ALKBH5 alleviates lower extremity arteriosclerosis by regulating ITGB1 demethylation and influencing macrophage polarization.

OBJECTIVE

M6A methylation-regulated macrophages play an important role in the occurrence and development of arteriosclerosis. However, their role in lower extremity arteriosclerosis remains unclear. Therefore, this study aims to explore the key factors that regulate arteriosclerosis methylation in the lower extremities and the mechanism by which they affect arteriosclerosis by influencing macrophage polarization.

METHODS

The m6A methylation levels in peripheral blood mononuclear cells (PBMCs) of patients with lower extremity atherosclerosis was investigated using the Dot blot method. Additionally, the expression levels of RNA methyltransferases and demethylases were examined using ELISA and Western blotting. Inflammatory macrophages were established using RAW264.7 cells stimulated with LPS (100 ng/mL), and the expression of ALKBH5 and ITGB1 was evaluated using Western blotting. Immunofluorescence staining was conducted to assess the expression of M1 macrophage markers (F4/80+CD86) and M2 macrophage markers (F4/80+CD206) in renal tissue. ELISA was employed to measure the levels of cytokines (IL-6, IL-1β, TNF-a, IL-10, and TGF-β) and plasma lipid levels in mice. An atherosclerosis model was established in ApoE-/- mice through balloon pull surgery and high-fat feeding. Oil Red O staining and hematoxylin and eosin (HE) staining were performed to measure the area of atherosclerotic plaques and the size of the necrotic core in mouse femoral artery, respectively.

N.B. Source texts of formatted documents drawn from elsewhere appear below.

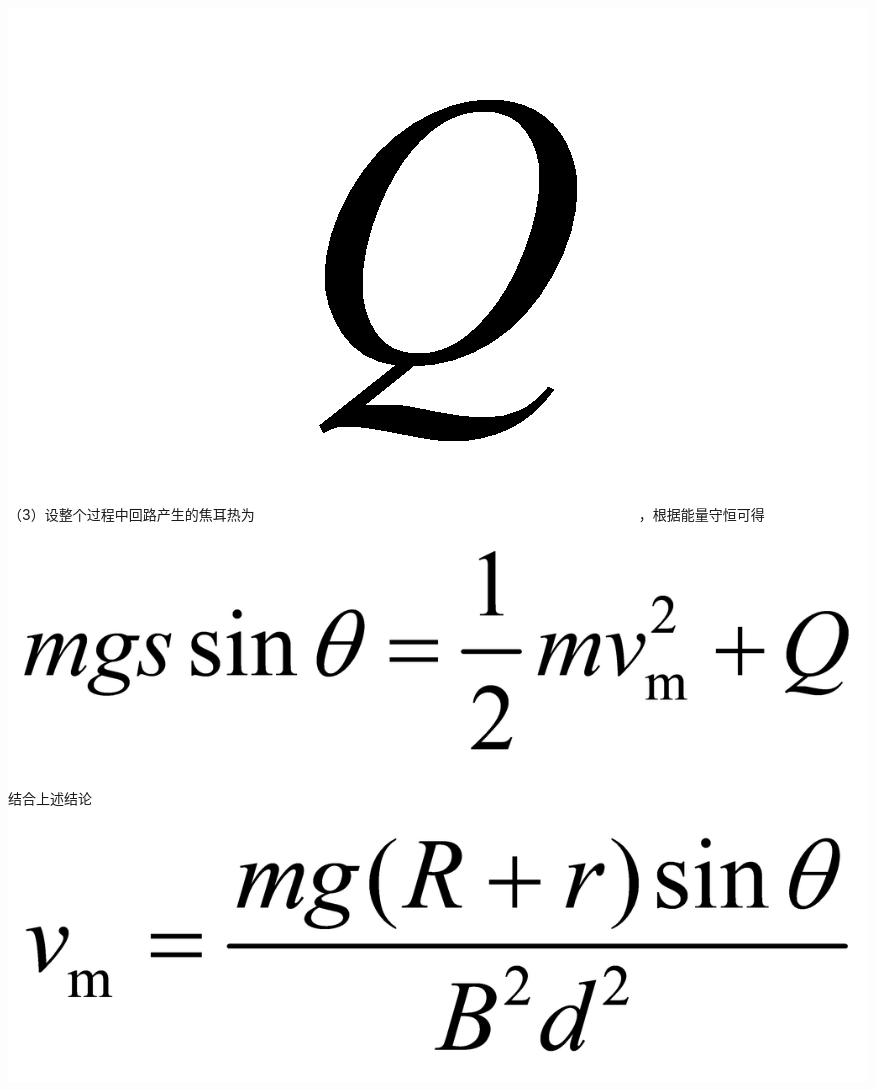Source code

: （3）设整个过程中回路产生的焦耳热为![](/Physics1_media/media/image130.png)，根据能量守恒可得![](/Physics1_media/media/image131.png)

结合上述结论![](/Physics1_media/media/image125.png)
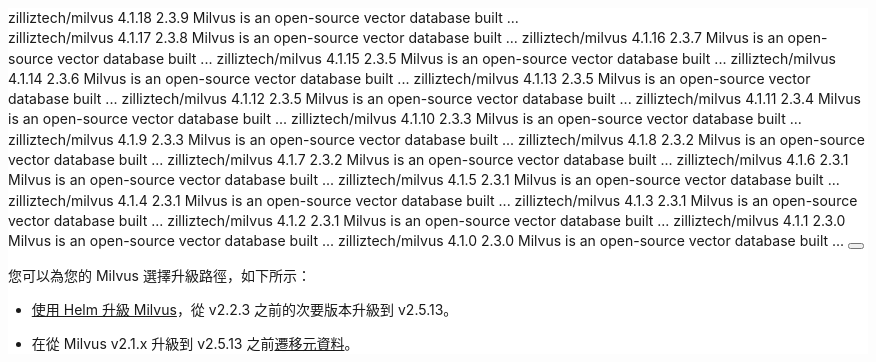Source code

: zilliztech/milvus       4.1.18          2.3.9                   Milvus is an open-source vector database built ...                                       
zilliztech/milvus       4.1.17          2.3.8                   Milvus is an open-source vector database built ...
zilliztech/milvus       4.1.16          2.3.7                   Milvus is an open-source vector database built ...
zilliztech/milvus       4.1.15          2.3.5                   Milvus is an open-source vector database built ...
zilliztech/milvus       4.1.14          2.3.6                   Milvus is an open-source vector database built ...
zilliztech/milvus       4.1.13          2.3.5                   Milvus is an open-source vector database built ...
zilliztech/milvus       4.1.12          2.3.5                   Milvus is an open-source vector database built ...
zilliztech/milvus       4.1.11          2.3.4                   Milvus is an open-source vector database built ...
zilliztech/milvus       4.1.10          2.3.3                   Milvus is an open-source vector database built ...
zilliztech/milvus       4.1.9           2.3.3                   Milvus is an open-source vector database built ...
zilliztech/milvus       4.1.8           2.3.2                   Milvus is an open-source vector database built ...
zilliztech/milvus       4.1.7           2.3.2                   Milvus is an open-source vector database built ...
zilliztech/milvus       4.1.6           2.3.1                   Milvus is an open-source vector database built ...
zilliztech/milvus       4.1.5           2.3.1                   Milvus is an open-source vector database built ...
zilliztech/milvus       4.1.4           2.3.1                   Milvus is an open-source vector database built ...
zilliztech/milvus       4.1.3           2.3.1                   Milvus is an open-source vector database built ...
zilliztech/milvus       4.1.2           2.3.1                   Milvus is an open-source vector database built ...
zilliztech/milvus       4.1.1           2.3.0                   Milvus is an open-source vector database built ...
zilliztech/milvus       4.1.0           2.3.0                   Milvus is an open-source vector database built ...
<button class="copy-code-btn"></button></code></pre>
<p>您可以為您的 Milvus 選擇升級路徑，如下所示：</p>
<div style="display: none;">- 進行滾動升級](#conduct-a-rolling-upgrade) 從 Milvus v2.2.3 及以後的版本升級到 v2.5.13。</div>
<ul>
<li><p><a href="#Upgrade-Milvus-using-Helm">使用 Helm 升級 Milvus</a>，從 v2.2.3 之前的次要版本升級到 v2.5.13。</p></li>
<li><p>在從 Milvus v2.1.x 升級到 v2.5.13 之前<a href="#Migrate-the-metadata">遷移元資料</a>。</p></li>
</ul>
<div style="display:none;">
<h2 id="Conduct-a-rolling-upgrade" class="common-anchor-header">進行滾動升級<button data-href="#Conduct-a-rolling-upgrade" class="anchor-icon" translate="no">
      <svg translate="no"
        aria-hidden="true"
        focusable="false"
        height="20"
        version="1.1"
        viewBox="0 0 16 16"
        width="16"
      >
        <path
          fill="#0092E4"
          fill-rule="evenodd"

Additionally, Starbase2.0 was used for downstream target gene prediction of ALKBH5. The half-life of ITGB1 was evaluated using RT-qPCR.

RESULTS

The m6A methylation levels were significantly increased in PBMCs of patients with lower extremity atherosclerosis. Among them, the expression of the RNA demethylase ALKBH5 was the lowest in PBMCs of patients with lower extremity atherosclerosis. Further analysis revealed that ALKBH5 can alleviate the progression of lower extremity atherosclerosis and promote the polarization of M2 macrophages. ALKBH5 can reduce the stability of ITGB1 through demethylation. Mechanistically, ALKBH5 influences macrophage polarization and mitigates lower extremity atherosclerosis by affecting the demethylation of ITGB1.

CONCLUSION

ALKBH5 promotes M2 macrophage polarization and alleviates lower extremity atherosclerosis by regulating the demethylation of ITGB1. A deeper understanding of this process not only helps elucidate the molecular mechanisms of atherosclerosis but also provides possibilities for the development of new therapeutic strategies.